Effective October 1, 1927, Opechensky District with the administrative center in the selo of Opechensky Posad was established as well, as a part of Borovichi Okrug of Leningrad Oblast. On September 20, 1931, Opechensky District was abolished and merged into Borovichsky District, but on August 3, 1939, it was restored. On July 5, 1944, the district was transferred to Novgorod Oblast. On November 17, 1960, Opechensky District was abolished, and its area was split between Borovichsky and Moshenskoy Districts.

==Economy==
===Industry===
In the district, there are small-scale enterprises of timber industry and food industry.

===Agriculture===
As of 2012, the total area for use in agriculture was 331 km2. The main agricultural specializations in the district were cattle breeding (with meat and milk production) and growing of potato and crops.

===Transportation===
A paved road connecting Pestovo and Borovichi crosses the district from east to west. It is connected to the selo of Moshenskoye by a local road. There are also other local roads, as well as local bus traffic.

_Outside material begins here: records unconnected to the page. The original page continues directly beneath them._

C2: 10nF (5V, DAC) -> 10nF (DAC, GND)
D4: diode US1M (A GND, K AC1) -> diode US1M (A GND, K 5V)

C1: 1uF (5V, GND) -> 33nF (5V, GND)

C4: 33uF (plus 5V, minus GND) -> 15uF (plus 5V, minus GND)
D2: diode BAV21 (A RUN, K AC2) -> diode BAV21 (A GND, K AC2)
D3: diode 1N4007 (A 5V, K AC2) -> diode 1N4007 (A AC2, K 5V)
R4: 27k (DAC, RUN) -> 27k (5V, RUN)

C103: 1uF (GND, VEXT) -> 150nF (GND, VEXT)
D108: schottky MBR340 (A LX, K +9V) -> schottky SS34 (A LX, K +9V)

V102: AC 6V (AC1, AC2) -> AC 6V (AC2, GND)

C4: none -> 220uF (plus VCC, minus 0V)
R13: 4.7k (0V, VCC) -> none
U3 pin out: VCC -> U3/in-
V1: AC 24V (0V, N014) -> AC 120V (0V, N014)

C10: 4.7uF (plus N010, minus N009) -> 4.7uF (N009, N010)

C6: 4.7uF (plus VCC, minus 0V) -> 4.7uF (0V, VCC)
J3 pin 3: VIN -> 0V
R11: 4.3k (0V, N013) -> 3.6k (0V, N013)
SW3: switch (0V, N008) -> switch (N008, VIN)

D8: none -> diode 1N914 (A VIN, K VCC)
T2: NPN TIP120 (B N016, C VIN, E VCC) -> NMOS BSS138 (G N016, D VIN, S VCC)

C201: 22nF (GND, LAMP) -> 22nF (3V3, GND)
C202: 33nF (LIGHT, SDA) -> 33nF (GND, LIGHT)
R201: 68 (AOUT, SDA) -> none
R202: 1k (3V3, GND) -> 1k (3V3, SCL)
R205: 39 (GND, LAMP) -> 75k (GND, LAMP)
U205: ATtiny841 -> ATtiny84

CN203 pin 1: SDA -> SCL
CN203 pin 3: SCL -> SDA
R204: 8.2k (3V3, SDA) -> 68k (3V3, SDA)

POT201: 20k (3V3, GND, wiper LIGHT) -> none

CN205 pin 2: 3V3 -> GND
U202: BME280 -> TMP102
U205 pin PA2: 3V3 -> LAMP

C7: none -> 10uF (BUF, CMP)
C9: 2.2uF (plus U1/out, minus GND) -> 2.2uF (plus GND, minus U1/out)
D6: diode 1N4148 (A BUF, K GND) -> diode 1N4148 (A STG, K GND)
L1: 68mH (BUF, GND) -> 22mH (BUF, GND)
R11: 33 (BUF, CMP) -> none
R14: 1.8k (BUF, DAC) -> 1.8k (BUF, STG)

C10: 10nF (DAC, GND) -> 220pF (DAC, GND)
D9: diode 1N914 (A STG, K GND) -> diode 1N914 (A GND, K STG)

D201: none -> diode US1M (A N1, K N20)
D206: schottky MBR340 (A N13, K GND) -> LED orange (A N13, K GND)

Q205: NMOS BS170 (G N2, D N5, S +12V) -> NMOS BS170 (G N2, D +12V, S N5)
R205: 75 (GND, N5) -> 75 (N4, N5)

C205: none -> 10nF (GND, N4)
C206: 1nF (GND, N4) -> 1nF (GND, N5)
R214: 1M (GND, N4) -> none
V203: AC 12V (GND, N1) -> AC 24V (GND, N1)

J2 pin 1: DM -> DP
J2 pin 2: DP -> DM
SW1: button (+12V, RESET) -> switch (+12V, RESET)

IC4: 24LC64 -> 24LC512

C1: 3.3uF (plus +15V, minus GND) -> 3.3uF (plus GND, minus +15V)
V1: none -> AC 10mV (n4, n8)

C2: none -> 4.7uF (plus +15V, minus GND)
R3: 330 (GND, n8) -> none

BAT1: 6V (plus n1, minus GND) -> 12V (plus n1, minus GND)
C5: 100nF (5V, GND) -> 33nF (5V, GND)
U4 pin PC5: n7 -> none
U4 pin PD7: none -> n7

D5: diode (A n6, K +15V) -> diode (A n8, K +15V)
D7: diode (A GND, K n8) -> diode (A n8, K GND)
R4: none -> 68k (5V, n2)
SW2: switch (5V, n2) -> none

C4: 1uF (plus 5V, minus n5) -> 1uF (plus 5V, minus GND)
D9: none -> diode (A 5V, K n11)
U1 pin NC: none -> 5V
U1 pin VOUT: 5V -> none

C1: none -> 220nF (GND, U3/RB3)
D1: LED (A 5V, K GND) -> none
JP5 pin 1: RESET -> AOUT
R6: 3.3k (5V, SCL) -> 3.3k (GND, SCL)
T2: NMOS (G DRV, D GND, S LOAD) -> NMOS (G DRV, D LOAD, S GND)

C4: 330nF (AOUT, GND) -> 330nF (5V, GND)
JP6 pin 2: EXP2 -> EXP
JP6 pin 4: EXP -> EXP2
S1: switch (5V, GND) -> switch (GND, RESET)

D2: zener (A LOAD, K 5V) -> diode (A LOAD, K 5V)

The Uver River was used as a part of Vyshnevolotsky Canal System constructed in the 18th century to bypass the rapids on the Msta. The system became outdated already in the 19th century and was eventually surpassed by Tikhvinskaya water system and by Mariinsk Canal System. It is no longer in use.

==Culture and recreation==
The district contains two cultural heritage monuments of federal significance and additionally ninety-three objects classified as cultural and historical heritage of local significance. Most of these are archaeological sites.

Alexey Maksheyev, an author and historian, as well as a military officer, was born in Olekhovo, which was his family estate and is currently located within the limits of the district. He spent long periods in the estate and was buried there.

The family of the author Vitaly Bianki lived in the village in Mikheyevo between 1935 and 1942, and the author visited the village on several occasions. Currently, the village holds an annual conference devoted to Bianki.